==== Dataset records ====
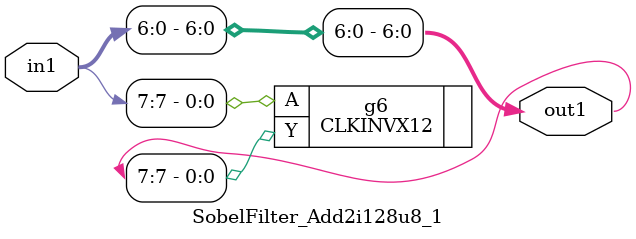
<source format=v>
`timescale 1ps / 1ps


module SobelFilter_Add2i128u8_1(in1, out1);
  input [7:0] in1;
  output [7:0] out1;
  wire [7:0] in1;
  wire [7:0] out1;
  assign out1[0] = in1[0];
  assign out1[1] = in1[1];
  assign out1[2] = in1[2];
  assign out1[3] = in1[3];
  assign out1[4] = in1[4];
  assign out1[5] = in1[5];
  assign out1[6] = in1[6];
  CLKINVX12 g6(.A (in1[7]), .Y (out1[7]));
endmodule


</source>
====
▶ Your task
Copy exactly the lines from the one with "wire [7:0] out1;" through the last line of the material, keeping both ends.

▶ Result for this task
  wire [7:0] out1;
  assign out1[0] = in1[0];
  assign out1[1] = in1[1];
  assign out1[2] = in1[2];
  assign out1[3] = in1[3];
  assign out1[4] = in1[4];
  assign out1[5] = in1[5];
  assign out1[6] = in1[6];
  CLKINVX12 g6(.A (in1[7]), .Y (out1[7]));
endmodule


</source>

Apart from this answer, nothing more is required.